American cloud storage giant Dropbox is moving a part of its operations into data centers located in Germany, in order to comply with European data protection rules.

The company will host services for European customers of Dropbox Business from facilities run by AWS.

Organizations that store EU citizen data need to conform to the current EU Data Protection Directive and will have to comply with its replacement, the General Data Protection Regulation (GDPR), which becomes law in May 2018.

The directive prevents data from being exported outside the European Economic Area except to countries or organizations that have signed up to equivalent privacy protection policies, and this list does not include the US.

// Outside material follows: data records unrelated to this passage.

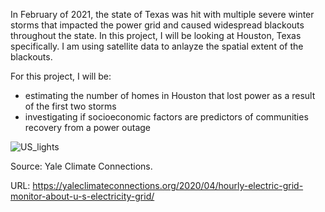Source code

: In February of 2021, the state of Texas was hit with multiple severe winter storms that impacted the power grid and caused widespread blackouts throughout the state. In this project, I will be looking at Houston, Texas specifically. I am using satellite data to anlayze the spatial extent of the blackouts.

For this project, I will be:
- estimating the number of homes in Houston that lost power as a result of the first two storms
- investigating if socioeconomic factors are predictors of communities recovery from a power outage



![US_lights](https://i0.wp.com/yaleclimateconnections.org/wp-content/uploads/2022/01/0420_earth_lights.jpg?fit=680%2C510&ssl=1)

Source: Yale Climate Connections. 

URL: https://yaleclimateconnections.org/2020/04/hourly-electric-grid-monitor-about-u-s-electricity-grid/

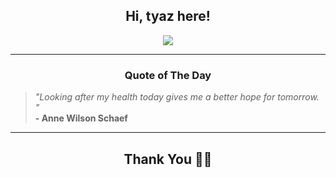 <h2 align="center"> Hi, tyaz here!</h2>

<p align="center">
<a href="https://github.com/tyazx" alt="github streak"><img src="https://dvst-streak.herokuapp.com/?user=tyazx&theme=tokyonight&fire=DD472C"></a>
</p>

<hr>
<h3 align="center">Quote of The Day</h3>
<p align="center">
<blockquote>
<i>"Looking after my health today gives me a better hope for tomorrow. "</i>
<br>
<b>- Anne Wilson Schaef</b>
</blockquote>
</p>


<hr>
<h2 align="center">Thank You 🙏🏼</h2>
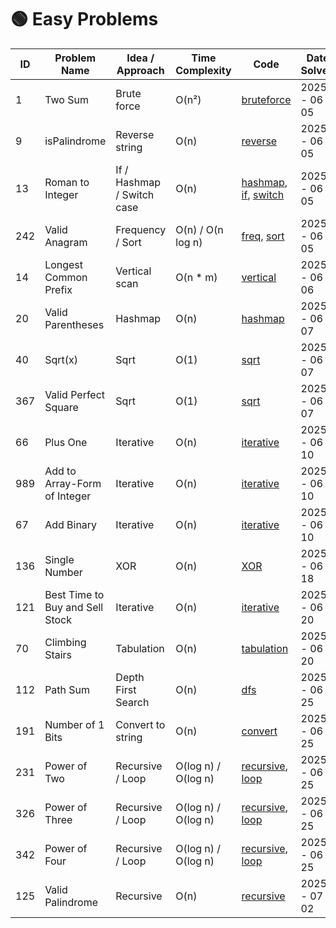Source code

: # 🟢 Easy Problems

| ID  | Problem Name                 | Idea / Approach         | Time Complexity | Code                                                                 | Date Solved   |
|-----|------------------------------|-------------------------|-----------------|----------------------------------------------------------------------|----------------|
| 1   | Two Sum                      | Brute force             | O(n²)          | [bruteforce](./1.%20Two%20Sum/two_sum_bruteforce.cpp)               | 2025 - 06 - 05 |
| 9   | isPalindrome                 | Reverse string          | O(n)           | [reverse](./9.%20isPalindrome/isPalidrome_reverse_string.cpp)       | 2025 - 06 - 05 |
| 13  | Roman to Integer             | If / Hashmap / Switch case  | O(n)           | [hashmap](./13.%20Roman%20to%20Integer/Roman_to_Integer_hashmap.cpp), [if](./13.%20Roman%20to%20Integer/Roman_to_Integer_if.cpp), [switch](./13.%20Roman%20to%20Integer/Roman_to_Integer_switch_case.cpp) | 2025 - 06 - 05 |
| 242 | Valid Anagram                | Frequency / Sort        | O(n) / O(n log n) | [freq](./242.%20Valid%20Anagram/valid_anagram_frequency_count.cpp), [sort](./242.%20Valid%20Anagram/valid_anagram_sort.cpp) | 2025 - 06 - 05 |
| 14  | Longest Common Prefix        | Vertical scan           | O(n * m)       | [vertical](./14.%20Longest%20Common%20Prefix/longest_common_prefix_vertical_scan.cpp) | 2025 - 06 - 06 |
| 20  | Valid Parentheses            | Hashmap                 | O(n)           | [hashmap](./20.%20Valid%20Parentheses/valid_parenthese_hashmap.cpp) | 2025 - 06 - 07 |
| 40  | Sqrt(x)                      | Sqrt                    | O(1)           | [sqrt](./40.%20Sqrt(x)/Sqrt(x).cpp)                                 | 2025 - 06 - 07 |
| 367 | Valid Perfect Square         | Sqrt                    | O(1)           | [sqrt](./367.%20Valid%20Perfect%20Square/Valid_Perfect_Square.cpp)  | 2025 - 06 - 07 |
| 66  | Plus One                     | Iterative               | O(n)           | [iterative](./66.%20Plus%20One/Plus_One.cpp)                        | 2025 - 06 - 10 |
| 989 | Add to Array-Form of Integer | Iterative               | O(n)           | [iterative](./989.%20Add%20to%20Array-Form%20of%20Integer/Add_to_Array-Form_of_Integer.cpp) | 2025 - 06 - 10 |
| 67  | Add Binary                   | Iterative               | O(n)           | [iterative](./67.%20Add%20Binary/Add_Binary.cpp)                    | 2025 - 06 - 10 |
| 136 | Single Number                | XOR                     | O(n)           | [XOR](./136.%20Single%20Number/Single_Number.cpp)              | 2025 - 06 - 18 |
| 121 | Best Time to Buy and Sell Stock | Iterative            | O(n)           | [iterative](./121.%20Best%20Time%20to%20Buy%20and%20Sell%20Stock/Time_to_Buy_and_Sell_Stock.cpp)                                                | 2025 - 06 - 20 |
| 70 | Climbing Stairs               | Tabulation              | O(n)           | [tabulation](./70.%20Climbing%20Stairs/Climbing_Stairs_Tabulation.cpp)                                                    | 2025 - 06 - 20 | 
| 112 | Path Sum                     | Depth First Search       | O(n)          | [dfs](./112.%20Path%20Sum/Path_Sum.cpp)       | 2025 - 06 - 25 |
| 191 | Number of 1 Bits            | Convert to string         | O(n)          | [convert](./191.%20Number%20of%201%20Bits/Number_of_1_Bits.cpp) | 2025 - 06 - 25 | 
| 231 | Power of Two                  | Recursive / Loop               | O(log n) / O(log n)    | [recursive](./231.%20Power%20of%20Two/Power_of_Two_recursive.cpp), [loop](./231.%20Power%20of%20Two/Power_of_Two_loop.cpp)   | 2025 - 06 - 25 | 
| 326 | Power of Three                  | Recursive / Loop               | O(log n) / O(log n)    | [recursive](./326.%20Power%20of%20Three/Power_of_Three_recursive.cpp), [loop](./326.%20Power%20of%20Three/Power_of_Three_loop.cpp)   | 2025 - 06 - 25 | 
| 342 | Power of Four                  | Recursive / Loop               | O(log n) / O(log n)    | [recursive](./342.%20Power%20of%20Four/Power_of_Four_recursive.cpp), [loop](./342.%20Power%20of%20Four/Power_of_Four_loop.cpp)   | 2025 - 06 - 25 | 
| 125 | Valid Palindrome                | Recursive                     | O(n)                      |[recursive](./125.%20Valid%20Palindrome/Valid_Palindrome_recursion.cpp)        | 2025 - 07 - 02 |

Initially, the new service will be available to business customers with 250+ seats.

EU box
– Thinkstock / fruttipics


Dropbox was a pioneer of cloud storage for the enterprise, having been founded in 2007, long before the conduct of the US National Security Agency made data residency a hot topic.

The company has raised $607.22 million in equity funding across five rounds, and is reportedly exploring an IPO sometime next year.

Dropbox previously said that Europe has emerged as one of its most active markets - the company claims that one in three Internet users in countries like the UK are now using Dropbox. It has offices in London, Paris and Dublin, and is planning to establish presence in Hamburg and Amsterdam in 2017.

Over the past few months, Dropbox has been working with AWS to set up the infrastructure in Germany – something it promised to do in December 2015.

“Today, we’re answering a request we’ve received from a number of our customers,” Philip Lacor, Vice President EMEA at Dropbox, said.

“In Europe alone, the number of Dropbox Business customers has quadrupled in the last two years. With this launch, we’re giving those organizations more choice, and providing a world-class solution for future European business customers.”

The service has been trialing with beta customers, including the municipality of Hillerød Kommune in Denmark. “It is very important for us as a Danish municipality to ensure that our files reside within the EU,” said Claus Jensen, Head of ICT-Operations and Digitalization at Hillerød. “With Dropbox Business we now have that option and the migration of both users and data has been completely seamless.”